US withholding evidence from attorneys for Indian linked to NY murder plot
The US has refused to produce evidence against an Indian man who has been detained for his alleged involvement in a plot to assassinate Gurpatwant Singh Pannun, a prominent Sikh activist based in New York.
In a court order issued on January 8, a district judge directed the US administration to begin providing discovery material to defense attorneys for Nikhil Gupta, who was arrested in the Czech Republic last year and is facing extradition. However, the US has refused to produce such material, according to Indian media reports, stating instead that it would provide the information only upon his appearance before a court in New York.
Gupta, 52, has been accused by US prosecutors of participating in a conspiracy to assassinate Pannun, who heads the pro-Khalistan group Sikhs for Justice (SFJ), which wants a separate nation-state for India’s Sikh minority and is designated as a terrorist organization by New Delhi.
On January 4, Gupta’s attorney filed a motion in the US District Court, urging it to direct the federal government to provide materials to justify the charges against Gupta, according to The Hindu. The attorney claimed that the Indian national had not visited the US since 2017.
The motion also noted that Gupta’s family had told the media that they did not have access to him, that he was not being allowed consular access, and is facing “basic human rights violations” in Prague. Jeff Chabrowe, Gupta’s counsel in New York, claimed that his client had been interviewed by senior US agents “on several occasions.” He said the defense counsel in Prague had no evidence or case materials other than the “bare [US] indictment.”
On January 8, Victor Marrero, a US district judge, gave the US government three days to respond to the motion. A government attorney, however, opposed the motion, insisting that case materials would be produced “promptly” once Gupta reaches the US for his arraignment.
Last month, Gupta’s family claimed that he had been starved for 11 days and forced to eat beef and pork, despite informing officials that he is a vegetarian, according to a plea filed in India’s Supreme Court. The plea argued that Gupta’s arrest had been a case of “mistaken identity,” and urged the court to direct the Indian government to intervene in his extradition proceedings. However, the court rejected the plea, citing the matter’s sensitivity.
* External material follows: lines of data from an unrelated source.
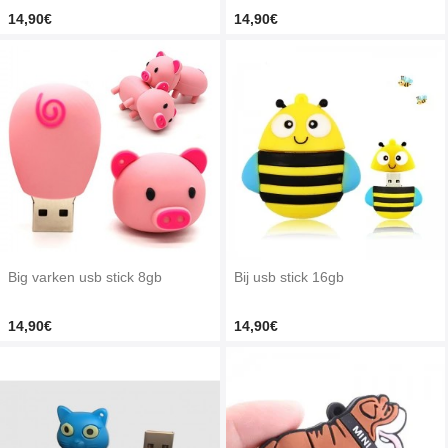
14,90€
14,90€
Big varken usb stick 8gb
Bij usb stick 16gb
14,90€
14,90€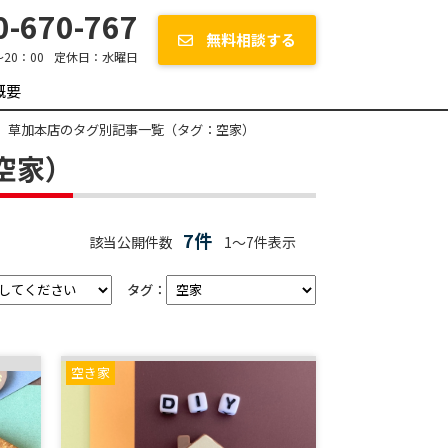
-670-767
無料相談する
～20：00
定休日：
水曜日
概要
 草加本店のタグ別記事一覧（タグ：空家）
空家）
7件
該当公開件数
1～7件表示
タグ：
空き家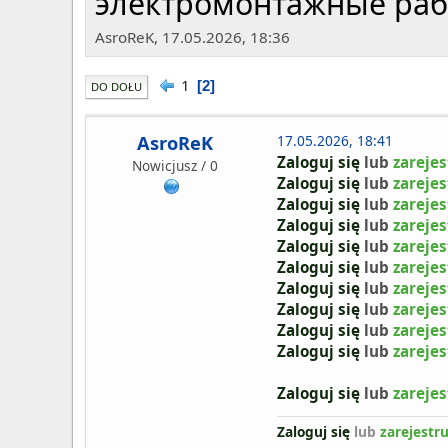
электромонтажные рабо
AsroReK, 17.05.2026, 18:36
1
2
DO DOŁU
AsroReK
17.05.2026, 18:41
Zaloguj się
lub
zarejes
Nowicjusz / 0
Zaloguj się
lub
zarejes
Zaloguj się
lub
zarejes
Zaloguj się
lub
zarejes
Zaloguj się
lub
zarejes
Zaloguj się
lub
zarejes
Zaloguj się
lub
zarejes
Zaloguj się
lub
zarejes
Zaloguj się
lub
zarejes
Zaloguj się
lub
zarejes
Zaloguj się
lub
zarejes
Zaloguj się
lub
zarejestru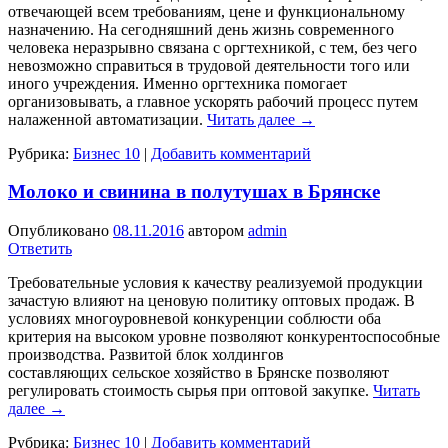
отвечающей всем требованиям, цене и функциональному
назначению. На сегодняшний день жизнь современного
человека неразрывно связана с оргтехникой, с тем, без чего
невозможно справиться в трудовой деятельности того или
иного учреждения. Именно оргтехника помогает
организовывать, а главное ускорять рабочий процесс путем
налаженной автоматизации.
Читать далее
→
Рубрика:
Бизнес 10
|
Добавить комментарий
Молоко и свинина в полутушах в Брянске
Опубликовано
08.11.2016
автором
admin
Ответить
Требовательные условия к качеству реализуемой продукции
зачастую влияют на ценовую политику оптовых продаж. В
условиях многоуровневой конкуренции соблюсти оба
критерия на высоком уровне позволяют конкурентоспособные
производства. Развитой блок холдингов
составляющих сельское хозяйство в Брянске позволяют
регулировать стоимость сырья при оптовой закупке.
Читать
далее
→
Рубрика:
Бизнес 10
|
Добавить комментарий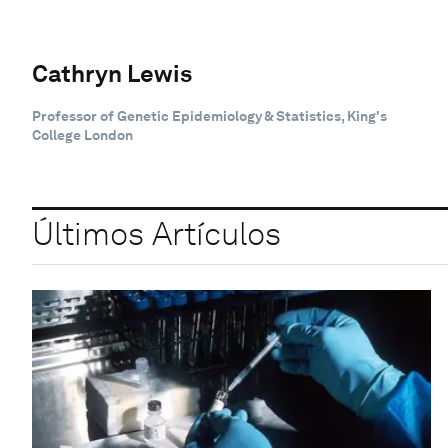
Cathryn Lewis
Professor of Genetic Epidemiology & Statistics, King's
College London
Últimos Artículos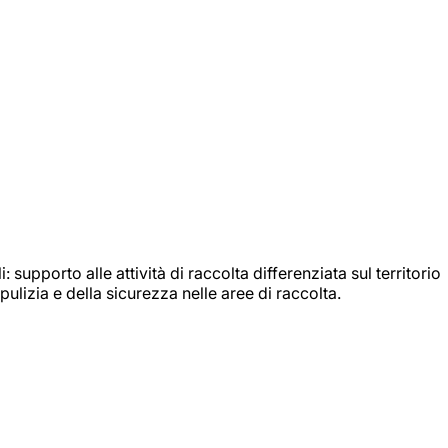
: supporto alle attività di raccolta differenziata sul territorio
ulizia e della sicurezza nelle aree di raccolta.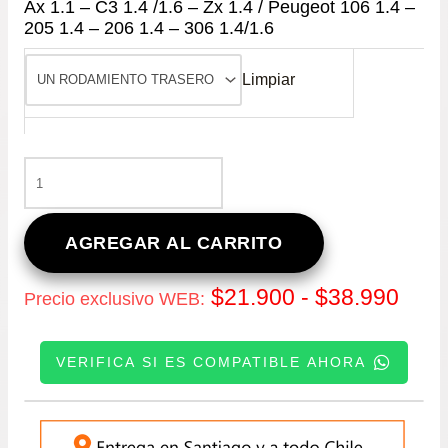
Ax 1.1 – C3 1.4 /1.6 – Zx 1.4 / Peugeot 106 1.4 –
205 1.4 – 206 1.4 – 306 1.4/1.6
Limpiar
RODAMIENTO
DE
RUEDA
MAZA
AGREGAR AL CARRITO
(TRASERO)
CITROEN
Ran
$
21.900
-
$
38.990
Precio exclusivo WEB:
AX
1.1
de
-
VERIFICA SI ES COMPATIBLE AHORA
C3
prec
1.4
/1.6
INGRESE SU PATENTE:
des
-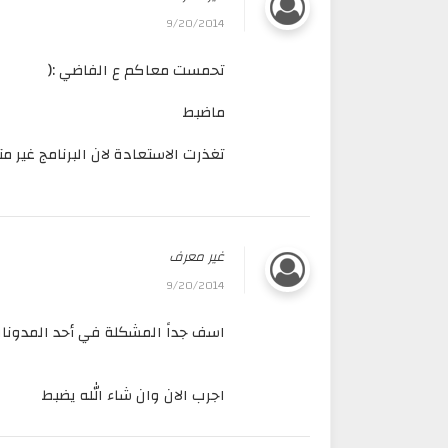
9/20/2014
تحمست معاكم ع الفاضي :(
ماضبط
تغذرت الاستعادة لان البرنامج غير م
غير معرف
9/20/2014
اسف جداً المشكلة في أحد المدونات حيث و
اجرب الان وان شاء الله يضبط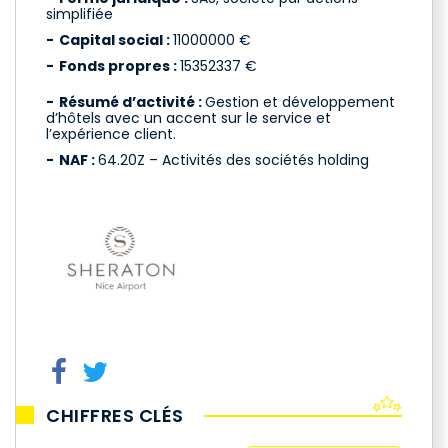
simplifiée
Capital social :
11000000 €
Fonds propres :
15352337 €
Résumé d’activité :
Gestion et développement
d’hôtels avec un accent sur le service et
l’expérience client.
NAF :
64.20Z – Activités des sociétés holding
CHIFFRES CLÉS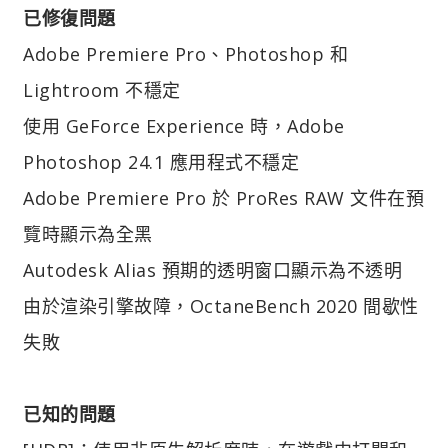
已修復問題
Adobe Premiere Pro、Photoshop 和
Lightroom 不穩定
使用 GeForce Experience 時，Adobe
Photoshop 24.1 應用程式不穩定
Adobe Premiere Pro 於 ProRes RAW 文件在預
覽時顯示為全黑
Autodesk Alias 預期的透明窗口顯示為不透明
由於渲染引擎故障，OctaneBench 2020 間歇性
失敗
已知的問題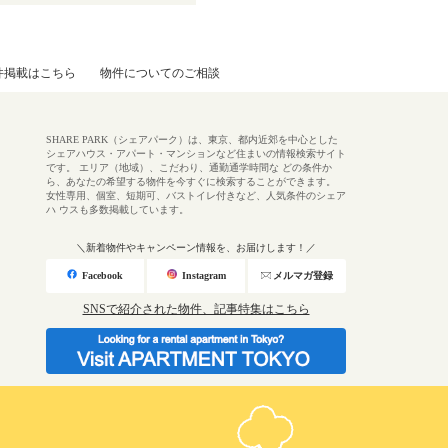
件掲載はこちら
物件についてのご相談
SHARE PARK（シェアパーク）は、東京、都内近郊を中心とした
シェアハウス・アパート・マンションなど住まいの情報検索サイト
です。 エリア（地域）、こだわり、通勤通学時間な どの条件か
ら、あなたの希望する物件を今すぐに検索することができます。
女性専用、個室、短期可、バストイレ付きなど、人気条件のシェア
ハ ウスも多数掲載しています。
＼新着物件やキャンペーン情報を、お届けします！／
Facebook
Instagram
メルマガ登録
SNSで紹介された物件、記事特集はこちら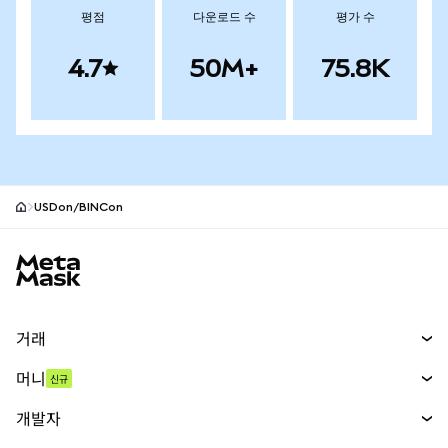
평점
다운로드 수
평가 수
4.7
50M+
75.8K
USDon/BINCon
MetaMask 사이트 바닥글
거래
스왑
머니
신규
예측 시장
신규
매수
개발자
무기한 선물
신규
카드
문서 보기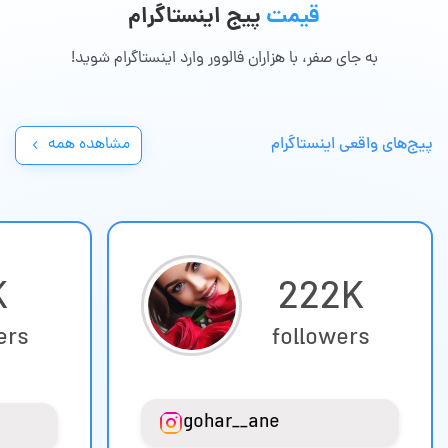
قیمت
پیج اینستاگرام
به جای صفر، با هزاران فالوور وارد اینستاگرام شوید!
مشاهده همه
پیج‌های واقعی اینستاگرام
K
222K
ers
followers
gohar__ane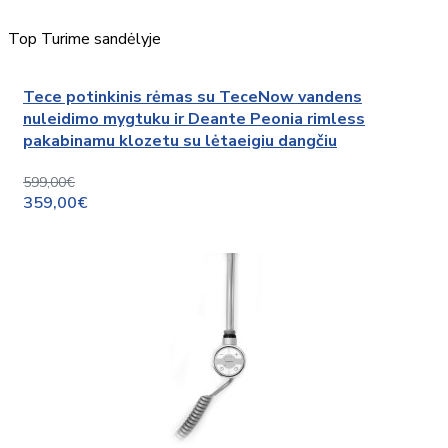
Top
Turime sandėlyje
Tece potinkinis rėmas su TeceNow vandens
nuleidimo mygtuku ir Deante Peonia rimless
pakabinamu klozetu su lėtaeigiu dangčiu
599,00€
359,00€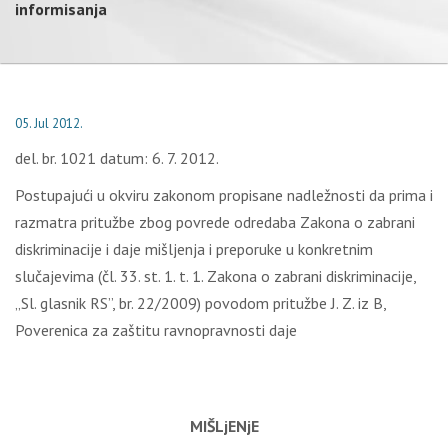
informisanja
05. Jul 2012.
del. br. 1021 datum: 6. 7. 2012.
Postupajući u okviru zakonom propisane nadležnosti da prima i
razmatra pritužbe zbog povrede odredaba Zakona o zabrani
diskriminacije i daje mišljenja i preporuke u konkretnim
slučajevima (čl. 33. st. 1. t. 1. Zakona o zabrani diskriminacije,
„Sl. glasnik RS”, br. 22/2009) povodom pritužbe J. Z. iz B,
Poverenica za zaštitu ravnopravnosti daje
MIŠLjENjE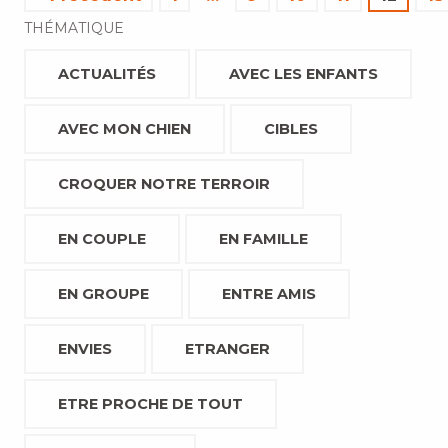
THÉMATIQUE
ACTUALITÉS
AVEC LES ENFANTS
AVEC MON CHIEN
CIBLES
CROQUER NOTRE TERROIR
EN COUPLE
EN FAMILLE
EN GROUPE
ENTRE AMIS
ENVIES
ETRANGER
ETRE PROCHE DE TOUT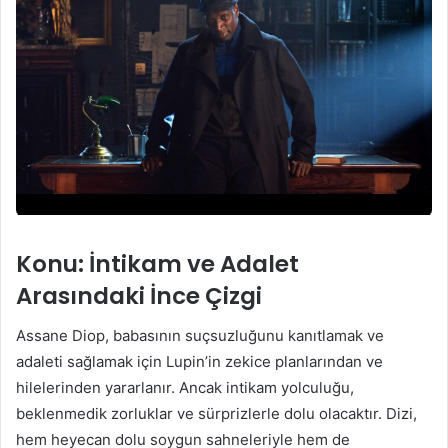
Konu: İntikam ve Adalet
Arasındaki İnce Çizgi
Assane Diop, babasının suçsuzluğunu kanıtlamak ve
adaleti sağlamak için Lupin’in zekice planlarından ve
hilelerinden yararlanır. Ancak intikam yolculuğu,
beklenmedik zorluklar ve sürprizlerle dolu olacaktır. Dizi,
hem heyecan dolu soygun sahneleriyle hem de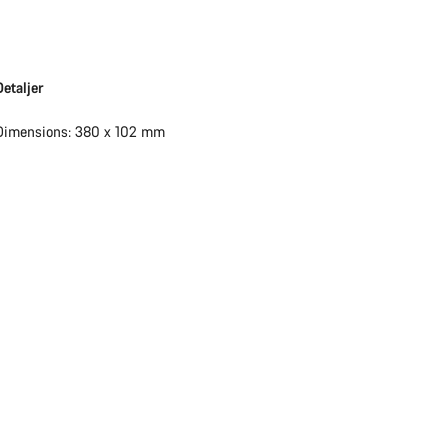
Detaljer
Dimensions: 380 x 102 mm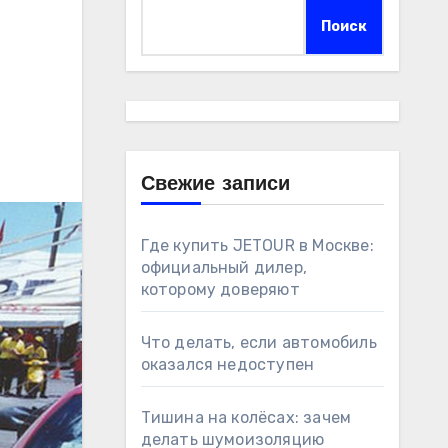
Поиск
Свежие записи
Где купить JETOUR в Москве:
официальный дилер,
которому доверяют
Что делать, если автомобиль
оказался недоступен
Тишина на колёсах: зачем
делать шумоизоляцию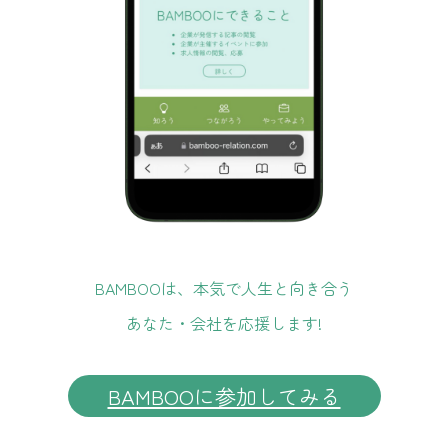
BAMBOOは、本気で人生と向き合う
あなた・会社を応援します!
BAMBOOに参加してみる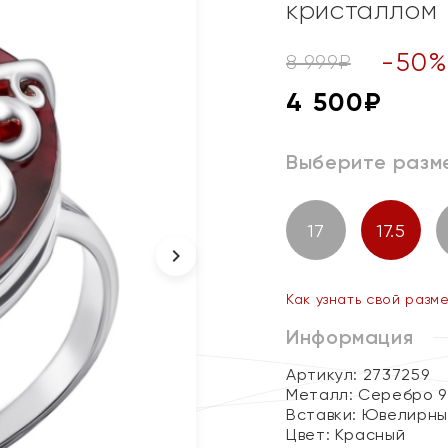
кристаллом
-
50
8 999
₽
4 500
₽
Выберите разм
17
17.5
Как узнать свой разм
Информация
Артикул: 2737259
Металл:
Серебро 9
Вставки:
Ювелирны
Цвет:
Красный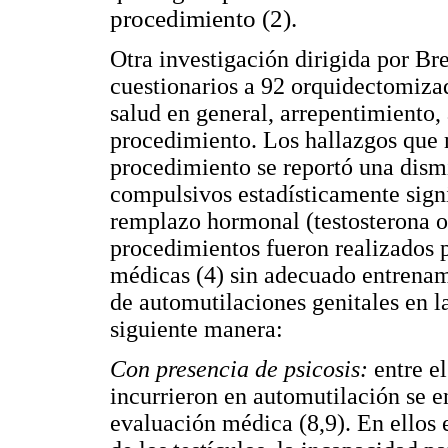
procedimiento (2).
Otra investigación dirigida por Bre
cuestionarios a 92 orquidectomizad
salud en general, arrepentimiento, 
procedimiento. Los hallazgos que 
procedimiento se reportó una dism
compulsivos estadísticamente signi
remplazo hormonal (testosterona o
procedimientos fueron realizados 
médicas (4) sin adecuado entrenami
de automutilaciones genitales en la
siguiente manera:
Con presencia de psicosis:
entre e
incurrieron en automutilación se 
evaluación médica (8,9). En ellos 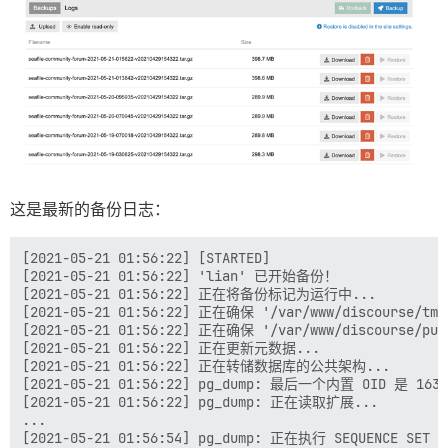
这是最新的备份日志：
[2021-05-21 01:56:22] [STARTED]

[2021-05-21 01:56:22] 'lian' 已开始备份！

[2021-05-21 01:56:22] 正在将备份标记为运行中...

[2021-05-21 01:56:22] 正在确保 '/var/www/discourse/tmp/
[2021-05-21 01:56:22] 正在确保 '/var/www/discourse/pub
[2021-05-21 01:56:22] 正在更新元数据...

[2021-05-21 01:56:22] 正在转储数据库的公共架构...

[2021-05-21 01:56:22] pg_dump: 最后一个内置 OID 是 16383
[2021-05-21 01:56:22] pg_dump: 正在读取扩展...

...

[2021-05-21 01:56:54] pg_dump: 正在执行 SEQUENCE SET we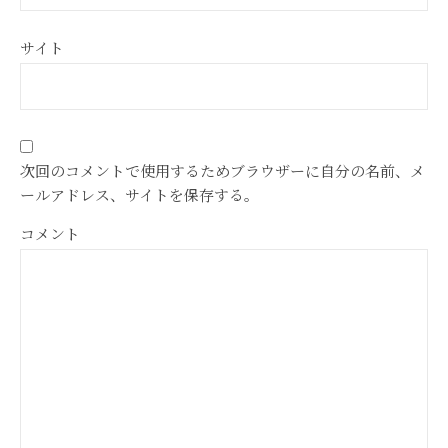
サイト
次回のコメントで使用するためブラウザーに自分の名前、メ
ールアドレス、サイトを保存する。
コメント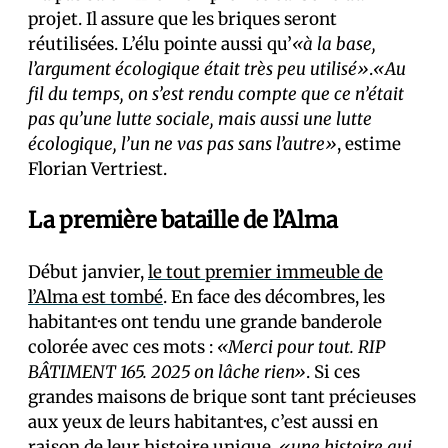
projet. Il assure que les briques seront
réutilisées. L’élu pointe aussi qu’
«à la base,
l’argument écologique était très peu utilisé»
.
«Au
fil du temps, on s’est rendu compte que ce n’était
pas qu’une lutte sociale, mais aussi une lutte
écologique, l’un ne vas pas sans l’autre»
, estime
Florian Vertriest.
La première bataille de l’Alma
Début janvier,
le tout premier immeuble de
l’Alma est tombé
. En face des décombres, les
habitant·es ont tendu une grande banderole
colorée avec ces mots :
«Merci pour tout. RIP
BÂTIMENT 165. 2025 on lâche rien»
. Si ces
grandes maisons de brique sont tant précieuses
aux yeux de leurs habitant·es, c’est aussi en
raison de leur histoire unique,
«une histoire qui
In November, the US Department of Justice alleged that an Indian government official was behind an attempt to orchestrate Pannun’s assassination, working with Gupta and others. Shortly after the indictment, New Delhi formed a committee to look into “all the relevant aspects” of the US case. FBI Director Christopher Wray then flew to New Delhi and discussed the matter with top Indian officials.
The US indictment also mentioned the assassination of Hardeep Singh Nijjar, a prominent Khalistan activist in Canada, who was gunned down by unknown assailants near Vancouver. In September last year, Canadian Prime Minister Justin Trudeau claimed his government had “credible intelligence” linking Indian agents to the murder. New Delhi angrily denied these claims and asked Ottawa for proof.